Most borrowers experienced a wait of at least 45 minutes
The bureau found that in the last two weeks of October, borrowers waited an average of 73 minutes to speak to a representative at their service center. No matter when they called, most borrowers experienced a wait of at least 45 minutes, the CFPB said. One borrower waited 565 minutes, or more than nine hours, to speak with someone, according to the bureau's report. The long wait time means nearly 30% of calls are canceled, the CFPB said.

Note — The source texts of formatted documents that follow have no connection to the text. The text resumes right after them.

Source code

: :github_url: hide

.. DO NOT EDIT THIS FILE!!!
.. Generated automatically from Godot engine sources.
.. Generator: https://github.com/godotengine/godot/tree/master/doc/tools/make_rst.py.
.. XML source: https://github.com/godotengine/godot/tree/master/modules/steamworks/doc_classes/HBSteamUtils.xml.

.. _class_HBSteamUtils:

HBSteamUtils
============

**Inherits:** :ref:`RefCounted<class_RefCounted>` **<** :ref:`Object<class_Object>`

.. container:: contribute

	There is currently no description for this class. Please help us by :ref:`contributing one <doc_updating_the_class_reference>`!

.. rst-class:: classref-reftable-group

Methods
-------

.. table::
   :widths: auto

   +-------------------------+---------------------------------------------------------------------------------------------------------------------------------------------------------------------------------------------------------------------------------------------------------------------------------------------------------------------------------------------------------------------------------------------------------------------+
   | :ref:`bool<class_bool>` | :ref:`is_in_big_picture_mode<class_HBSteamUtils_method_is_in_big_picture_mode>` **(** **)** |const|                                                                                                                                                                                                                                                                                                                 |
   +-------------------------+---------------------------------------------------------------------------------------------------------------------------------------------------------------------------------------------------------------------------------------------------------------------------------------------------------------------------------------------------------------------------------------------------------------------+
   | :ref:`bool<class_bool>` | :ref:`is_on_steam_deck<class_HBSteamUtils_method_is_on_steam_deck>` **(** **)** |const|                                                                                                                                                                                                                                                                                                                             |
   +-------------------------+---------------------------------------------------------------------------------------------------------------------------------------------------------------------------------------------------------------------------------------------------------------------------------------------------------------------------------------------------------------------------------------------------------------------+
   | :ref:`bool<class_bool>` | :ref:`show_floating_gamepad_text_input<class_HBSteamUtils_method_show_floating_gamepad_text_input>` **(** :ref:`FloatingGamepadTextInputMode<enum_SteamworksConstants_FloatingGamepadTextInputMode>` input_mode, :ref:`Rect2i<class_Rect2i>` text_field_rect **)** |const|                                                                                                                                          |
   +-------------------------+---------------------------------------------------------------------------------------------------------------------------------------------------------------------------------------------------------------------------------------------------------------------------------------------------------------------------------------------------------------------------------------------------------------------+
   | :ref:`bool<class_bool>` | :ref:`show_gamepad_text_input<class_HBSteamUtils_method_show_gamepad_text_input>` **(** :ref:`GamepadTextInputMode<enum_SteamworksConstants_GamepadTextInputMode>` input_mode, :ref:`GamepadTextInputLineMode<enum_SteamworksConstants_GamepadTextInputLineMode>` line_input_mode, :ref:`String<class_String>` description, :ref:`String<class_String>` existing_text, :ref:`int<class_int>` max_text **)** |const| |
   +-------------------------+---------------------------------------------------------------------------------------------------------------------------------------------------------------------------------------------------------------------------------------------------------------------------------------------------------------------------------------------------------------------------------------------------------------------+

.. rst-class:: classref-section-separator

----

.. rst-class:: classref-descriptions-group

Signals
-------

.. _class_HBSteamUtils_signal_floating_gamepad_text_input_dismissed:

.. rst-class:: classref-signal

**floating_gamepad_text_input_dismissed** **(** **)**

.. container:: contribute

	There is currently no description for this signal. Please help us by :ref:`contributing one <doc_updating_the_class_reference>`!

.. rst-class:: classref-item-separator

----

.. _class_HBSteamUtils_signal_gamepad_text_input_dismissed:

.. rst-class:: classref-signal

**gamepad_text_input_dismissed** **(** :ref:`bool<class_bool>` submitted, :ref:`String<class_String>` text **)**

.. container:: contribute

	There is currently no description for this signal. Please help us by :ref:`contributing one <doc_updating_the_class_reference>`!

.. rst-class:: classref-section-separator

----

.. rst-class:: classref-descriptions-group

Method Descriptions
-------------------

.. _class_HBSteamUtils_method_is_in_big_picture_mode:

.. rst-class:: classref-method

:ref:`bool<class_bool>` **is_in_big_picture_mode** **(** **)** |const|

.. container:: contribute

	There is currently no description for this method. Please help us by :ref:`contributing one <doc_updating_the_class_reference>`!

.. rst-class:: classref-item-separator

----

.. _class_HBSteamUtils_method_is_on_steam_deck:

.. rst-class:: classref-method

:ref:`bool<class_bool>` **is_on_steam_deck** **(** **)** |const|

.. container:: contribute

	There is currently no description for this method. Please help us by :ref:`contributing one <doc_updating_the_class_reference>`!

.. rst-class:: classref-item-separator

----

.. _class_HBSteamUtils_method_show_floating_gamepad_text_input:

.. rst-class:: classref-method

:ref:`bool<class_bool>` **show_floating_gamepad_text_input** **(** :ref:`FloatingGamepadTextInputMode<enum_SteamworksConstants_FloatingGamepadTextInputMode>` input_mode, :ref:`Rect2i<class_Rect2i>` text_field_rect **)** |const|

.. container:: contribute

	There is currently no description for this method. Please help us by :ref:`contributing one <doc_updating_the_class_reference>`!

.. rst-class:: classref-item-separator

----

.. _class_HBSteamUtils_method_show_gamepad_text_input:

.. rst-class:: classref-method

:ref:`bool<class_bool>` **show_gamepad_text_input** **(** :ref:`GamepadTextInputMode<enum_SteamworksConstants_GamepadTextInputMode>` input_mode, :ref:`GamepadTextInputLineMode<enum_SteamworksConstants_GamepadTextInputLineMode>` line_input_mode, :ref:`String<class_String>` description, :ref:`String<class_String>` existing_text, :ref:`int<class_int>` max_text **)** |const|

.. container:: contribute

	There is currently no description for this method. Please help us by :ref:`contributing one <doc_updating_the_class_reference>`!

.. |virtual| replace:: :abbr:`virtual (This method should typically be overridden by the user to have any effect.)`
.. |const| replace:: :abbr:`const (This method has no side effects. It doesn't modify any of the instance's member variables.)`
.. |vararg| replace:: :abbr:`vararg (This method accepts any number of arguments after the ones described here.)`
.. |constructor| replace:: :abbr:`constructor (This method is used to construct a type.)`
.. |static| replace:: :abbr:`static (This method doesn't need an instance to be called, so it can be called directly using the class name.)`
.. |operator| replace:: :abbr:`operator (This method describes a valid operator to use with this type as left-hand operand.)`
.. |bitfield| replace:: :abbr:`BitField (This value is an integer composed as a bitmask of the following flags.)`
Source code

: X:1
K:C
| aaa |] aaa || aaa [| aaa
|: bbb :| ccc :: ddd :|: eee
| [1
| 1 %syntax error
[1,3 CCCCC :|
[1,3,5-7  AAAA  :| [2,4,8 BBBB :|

Borrowers are also waiting weeks for their applications for an affordable repayment plan to be approved, according to the CFPB. As part of a suite of protections to make it easier to get back into repayment, the Biden administration launched a new version of income-based repayment, a program that allows borrowers to pay off their debts as a percentage of their income for decades and then get the rest forgiven.
This new plan, called SAVE, is the most generous in history, but the CFPB report notes that a backlog of paperwork at servicers may delay borrowers' ability to sign up. By the end of October, more than 450,000 income-based repayment requests remained pending with borrower servicers for more than 30 days.
As of the end of that month, more than 1.25 income-based reimbursement requests were still pending, the office said. Across providers, the average employee working on income-driven reimbursement claims had 1,335 outstanding claims, the office said.
In addition, borrowers who were eligible to have their student loans repaid because they were defrauded by their schools received billing statements, according to the CFPB.
The Biden administration has taken steps to protect borrowers from some of the worst consequences of not paying their student loans. As part of the ramp, borrowers who default on their debts will not be reported to credit bureaus or collections for a year after the payment pause begins. In addition, Richard Cordray, chief operating officer of Federal Student Aid, wrote to credit bureaus in December warning them that borrowers' scores would be canceled for missing a payment.
The agency also directed servicers to place borrowers affected by billing errors into an administrative forbearance period — a temporary moratorium during which interest will not accrue and months count toward forgiveness under certain payment programs.
“We will not allow providers to cause harm to borrowers when they resume making their monthly payments,” Cordray said in a statement.